El recuerdo de ese canto del cisne nos golpeó aún más a los que no sabíamos nada de su enfermedad cuando nos llegó la noticia de su muerte en Roma en abril de 1996. De todas las necrológicas que se escribieron me llamó especialmente la atención la frase con la que Enrique Franco concluyó la suya en El País: «Ahora mismo es el momento de la pena, pero mañana han de antologizarse todas las grabaciones de Rafael Orozco como lo que son: un capítulo significativo de nuestra historia musical». No parece que le hicieran mucho caso al crítico y compositor madrileño. Veinticinco años después, una rápida búsqueda en varias tiendas online nos indica la ausencia de esa antología de grabaciones. La tozuda realidad nos indica que solo está disponible una parte muy pequeña de su legado. Como dice un amigo melómano, «menos mal que siempre nos quedará YouTube». Ahí sí es posible encontrar un abanico mayor de grabaciones, aunque con una calidad inferior.
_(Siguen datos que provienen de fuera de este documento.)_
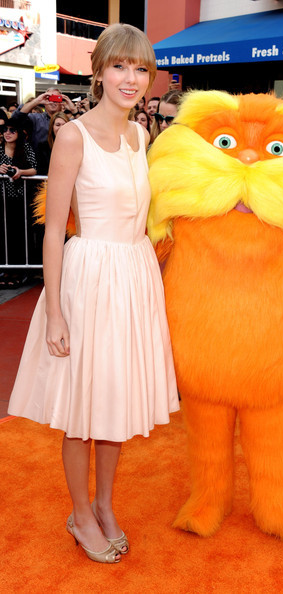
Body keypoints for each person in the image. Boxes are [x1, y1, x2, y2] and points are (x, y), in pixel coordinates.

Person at [8, 23, 179, 563]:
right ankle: (80, 515)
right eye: (120, 66)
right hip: (89, 282)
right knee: (83, 409)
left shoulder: (141, 137)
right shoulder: (72, 137)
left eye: (141, 69)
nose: (131, 78)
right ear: (99, 71)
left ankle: (105, 505)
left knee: (115, 401)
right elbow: (53, 232)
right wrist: (55, 313)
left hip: (133, 278)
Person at [0, 119, 37, 284]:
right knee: (4, 235)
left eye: (12, 130)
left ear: (19, 133)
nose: (7, 133)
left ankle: (19, 272)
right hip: (3, 199)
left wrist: (21, 171)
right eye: (5, 130)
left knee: (20, 235)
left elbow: (34, 169)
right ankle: (6, 271)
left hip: (21, 199)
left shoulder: (26, 148)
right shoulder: (0, 148)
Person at [11, 89, 79, 151]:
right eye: (49, 98)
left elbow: (83, 128)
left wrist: (74, 110)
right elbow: (15, 119)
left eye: (56, 99)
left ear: (61, 102)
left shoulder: (68, 121)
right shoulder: (35, 118)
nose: (53, 102)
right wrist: (37, 101)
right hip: (39, 159)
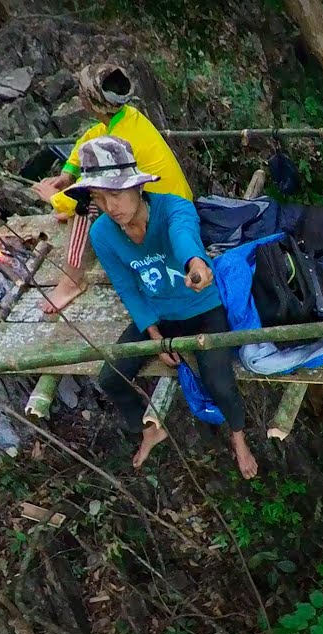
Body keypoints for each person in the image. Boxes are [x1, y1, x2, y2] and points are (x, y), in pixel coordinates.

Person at [63, 136, 258, 479]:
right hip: (159, 314)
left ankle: (239, 437)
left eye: (117, 194)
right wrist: (152, 331)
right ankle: (149, 428)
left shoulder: (174, 208)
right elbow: (127, 286)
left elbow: (184, 237)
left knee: (218, 381)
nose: (111, 207)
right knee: (110, 376)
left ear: (138, 187)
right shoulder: (102, 234)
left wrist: (195, 265)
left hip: (201, 307)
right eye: (101, 198)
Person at [33, 63, 194, 315]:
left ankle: (72, 281)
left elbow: (93, 191)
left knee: (84, 207)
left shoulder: (120, 137)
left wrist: (56, 198)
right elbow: (90, 138)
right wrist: (68, 173)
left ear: (90, 100)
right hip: (171, 201)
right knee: (91, 197)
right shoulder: (126, 117)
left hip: (163, 215)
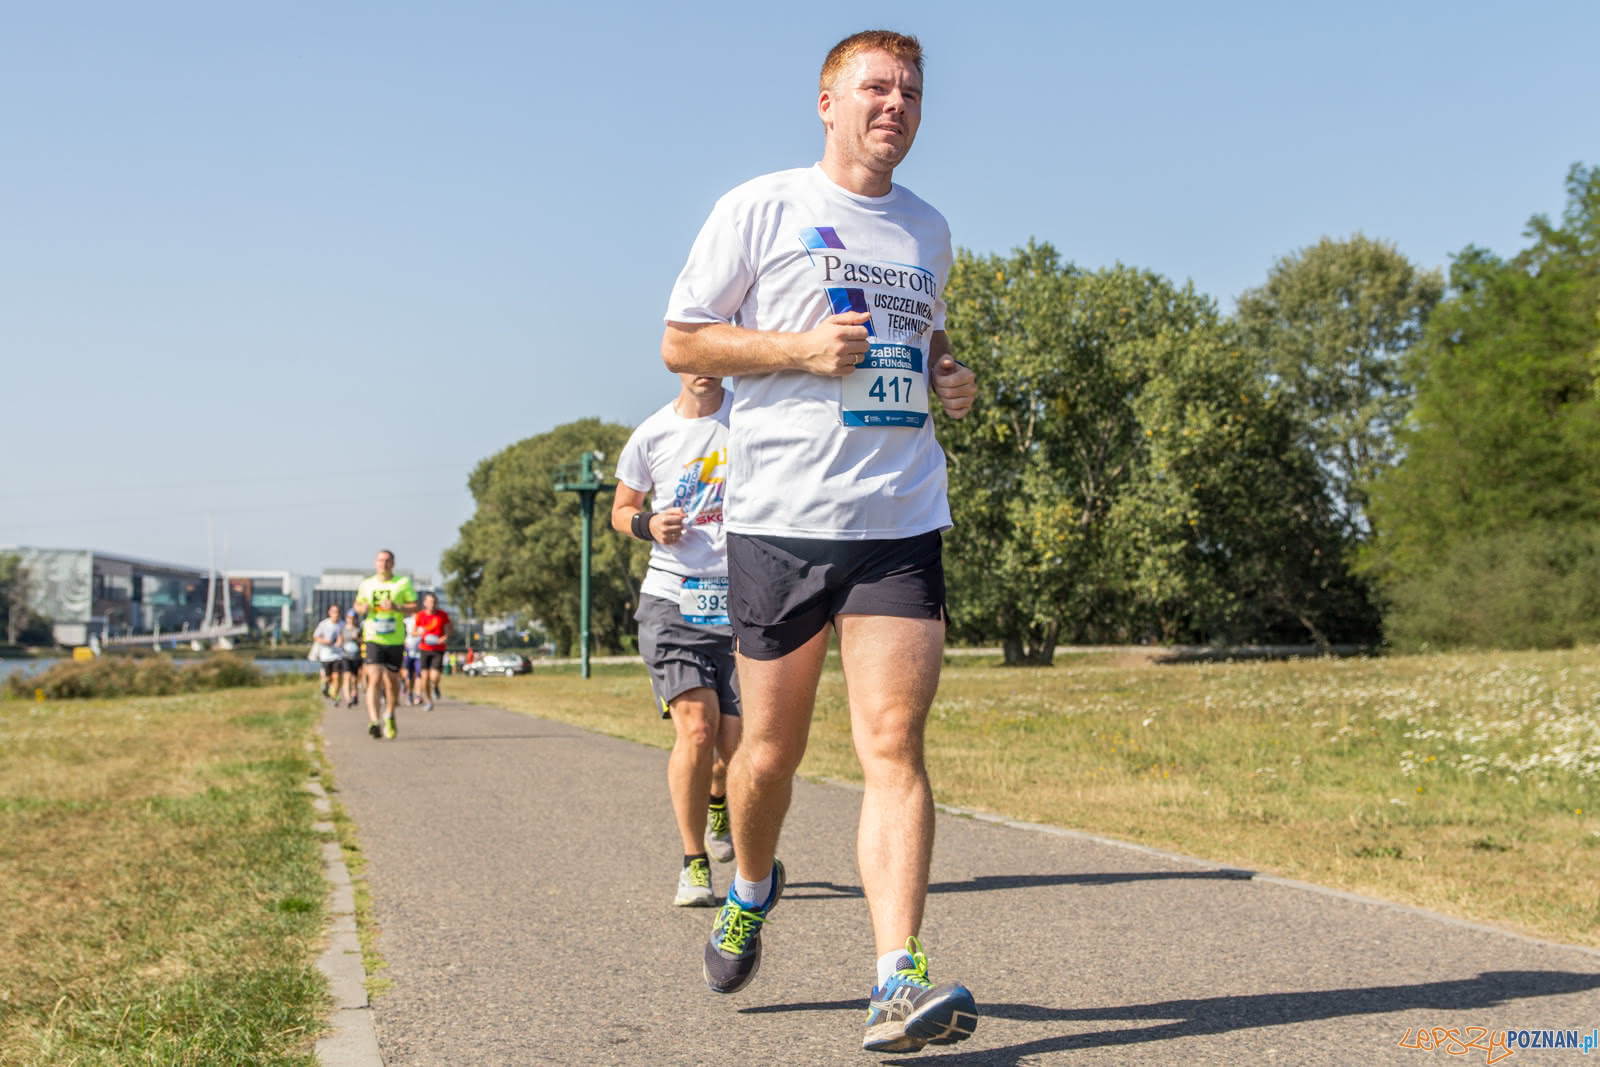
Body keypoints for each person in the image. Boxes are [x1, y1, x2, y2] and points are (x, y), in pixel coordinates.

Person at [660, 29, 979, 1053]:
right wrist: (797, 347)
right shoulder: (762, 206)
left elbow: (918, 337)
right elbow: (683, 338)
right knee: (767, 754)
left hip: (899, 518)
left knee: (892, 744)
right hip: (782, 521)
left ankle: (896, 973)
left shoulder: (927, 229)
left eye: (912, 91)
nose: (896, 104)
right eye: (875, 88)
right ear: (827, 99)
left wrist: (947, 374)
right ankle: (750, 884)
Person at [611, 373, 742, 908]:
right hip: (672, 599)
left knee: (735, 747)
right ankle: (694, 863)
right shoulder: (651, 435)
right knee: (697, 728)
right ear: (678, 363)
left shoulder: (749, 417)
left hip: (743, 599)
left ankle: (719, 800)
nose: (703, 367)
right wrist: (647, 524)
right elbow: (622, 509)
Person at [353, 549, 418, 739]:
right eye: (381, 560)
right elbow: (357, 605)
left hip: (395, 638)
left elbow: (415, 606)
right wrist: (361, 608)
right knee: (373, 678)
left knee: (392, 680)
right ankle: (374, 720)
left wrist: (397, 607)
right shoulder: (367, 584)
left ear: (393, 564)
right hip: (373, 637)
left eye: (388, 560)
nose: (384, 564)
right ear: (375, 563)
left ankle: (389, 713)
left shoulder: (402, 583)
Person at [413, 592, 451, 709]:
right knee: (424, 677)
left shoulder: (442, 615)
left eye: (434, 602)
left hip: (438, 649)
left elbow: (450, 628)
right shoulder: (420, 615)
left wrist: (445, 637)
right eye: (429, 602)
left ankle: (435, 686)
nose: (432, 604)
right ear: (424, 603)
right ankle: (428, 701)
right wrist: (419, 632)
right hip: (424, 649)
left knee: (434, 677)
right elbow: (413, 632)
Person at [312, 603, 346, 697]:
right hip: (326, 655)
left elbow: (345, 637)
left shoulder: (342, 624)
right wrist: (325, 641)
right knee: (327, 677)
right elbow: (315, 636)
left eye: (338, 612)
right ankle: (326, 686)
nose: (336, 614)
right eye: (334, 612)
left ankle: (334, 695)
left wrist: (341, 640)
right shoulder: (324, 624)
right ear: (329, 612)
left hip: (338, 655)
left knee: (337, 676)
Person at [339, 607, 363, 707]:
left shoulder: (359, 629)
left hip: (356, 657)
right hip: (346, 656)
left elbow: (363, 642)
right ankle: (348, 699)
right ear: (346, 618)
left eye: (353, 618)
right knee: (347, 677)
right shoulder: (343, 629)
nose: (351, 619)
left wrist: (357, 638)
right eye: (349, 617)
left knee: (355, 679)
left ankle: (355, 694)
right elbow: (339, 641)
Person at [401, 614, 422, 705]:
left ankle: (417, 695)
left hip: (420, 652)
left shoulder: (424, 621)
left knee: (418, 675)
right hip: (408, 652)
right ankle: (409, 692)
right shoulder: (406, 621)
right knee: (408, 675)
En una auténtica pena que con la cantidad de dinero público y privado que se gasta en el país, ninguna institución haya cogido el toro por los cuernos y haga de una vez por todas esa caja recopilatoria con remasterizaciones actuales, que vuelva a poner en el mapa a Rafael Orozco, que como bien me anticipó aquel viejo aficionado del Real, fue uno de los grandes de verdad.